A Henkel le preocupa en general la tendencia de Alemania (y de Francia) a "intentar encontrar una tercera vía entre la economía de mercado, y el socialismo de economía planificada", algo que, según él, ni existe ni existirá. De hecho, cree que ocurre justamente lo contrario. La política germana de concertación empresa-sindicato, de negociación colectiva por rama de actividad, de acuerdo permanente, quizás tenía sentido antes -"cuando había grandes huelgas en el Reino Unido, Francia o Italia", dice-, pero no ahora, cuando reina la paz social por doquier.
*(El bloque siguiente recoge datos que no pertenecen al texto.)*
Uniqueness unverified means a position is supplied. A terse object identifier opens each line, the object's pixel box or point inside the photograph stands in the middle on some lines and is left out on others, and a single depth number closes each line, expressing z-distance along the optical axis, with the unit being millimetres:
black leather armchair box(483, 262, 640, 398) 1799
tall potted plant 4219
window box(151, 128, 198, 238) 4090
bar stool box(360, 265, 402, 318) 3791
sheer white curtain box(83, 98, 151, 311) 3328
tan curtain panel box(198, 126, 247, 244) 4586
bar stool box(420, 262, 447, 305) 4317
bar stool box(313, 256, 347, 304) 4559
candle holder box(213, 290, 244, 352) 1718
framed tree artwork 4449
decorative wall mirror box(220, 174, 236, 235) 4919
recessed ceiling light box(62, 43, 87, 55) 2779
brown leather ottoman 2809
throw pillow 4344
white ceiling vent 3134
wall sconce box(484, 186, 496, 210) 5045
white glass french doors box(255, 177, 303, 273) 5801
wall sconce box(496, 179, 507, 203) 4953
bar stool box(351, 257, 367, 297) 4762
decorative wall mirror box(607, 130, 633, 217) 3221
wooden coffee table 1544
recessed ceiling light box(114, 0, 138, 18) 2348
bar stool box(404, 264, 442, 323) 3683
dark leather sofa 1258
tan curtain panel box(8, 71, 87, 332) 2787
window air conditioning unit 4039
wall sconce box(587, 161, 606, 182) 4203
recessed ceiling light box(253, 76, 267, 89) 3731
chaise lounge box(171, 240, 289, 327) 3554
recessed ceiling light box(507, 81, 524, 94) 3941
En este sentido, al jefe de la patronal industrial no le gusta tampoco Kohl, empeñado en mantener esa tradición.

Una lectura atenta, en los últimos meses, de las declaraciones de los responsables de la patronal europea -tanto alemana como francesa o italiana- empieza a resulta reveladora. Durante mucho tiempo, criticaron la unión monetaria por miedo a que las economías nacionales no hubieran convergido lo necesario y la moneda no pudiera mantener su estabilidad. Desde hace días, da la impresión de que esos temores han desaparecido, que están seguros de la marcha que lleva la unión, y que les gusta.

Buena parte de ellos se declara ahora entusiasta del proceso abierto por el Tratado de Maastricht, básicamente porque confían en que los políticos, que hasta ahora no se atrevían a introducir una mayor liberalización de la economía de sus países por miedo a perder las elecciones, encuentren en la unión monetaria tanto la justificación como el pretexto para acometer sin temor las reformas que ellos llevan anos proponiendo. Bruselas no es un centro burocrático ni intervencionista, sino, bien al contrario, un lugar en el que sus aspiraciones encuentran eco, más que en sus propias capitales. "Si Bruselas no existiera", afirma honradamente Henkel, "habría que inventarla".
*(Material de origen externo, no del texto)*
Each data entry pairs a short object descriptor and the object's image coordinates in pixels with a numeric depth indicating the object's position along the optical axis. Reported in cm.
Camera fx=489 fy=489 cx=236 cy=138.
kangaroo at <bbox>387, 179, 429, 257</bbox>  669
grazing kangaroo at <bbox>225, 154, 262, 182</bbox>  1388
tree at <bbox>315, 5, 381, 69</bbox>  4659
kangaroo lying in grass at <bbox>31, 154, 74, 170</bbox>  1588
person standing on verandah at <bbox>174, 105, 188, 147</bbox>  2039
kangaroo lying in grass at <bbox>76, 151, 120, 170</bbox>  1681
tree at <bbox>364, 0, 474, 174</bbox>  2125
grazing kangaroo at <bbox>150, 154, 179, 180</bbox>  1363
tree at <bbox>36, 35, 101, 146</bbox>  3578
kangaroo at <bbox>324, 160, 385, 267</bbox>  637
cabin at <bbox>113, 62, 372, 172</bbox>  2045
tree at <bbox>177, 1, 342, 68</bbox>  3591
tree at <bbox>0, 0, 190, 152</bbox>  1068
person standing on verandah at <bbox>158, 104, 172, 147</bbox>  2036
Hay algunos que piensan, sin embargo, que no todo está decidido. Economistas como Modigliani y políticos como Martine Aubry defienden que la unión monetaria no tiene por qué dar paso a una "americanización" de la economía europea, sino a mecanismos de solidaridad interna que preserven las mejores tradiciones del modelo alemán. Pero sepan ustedes que son pocos.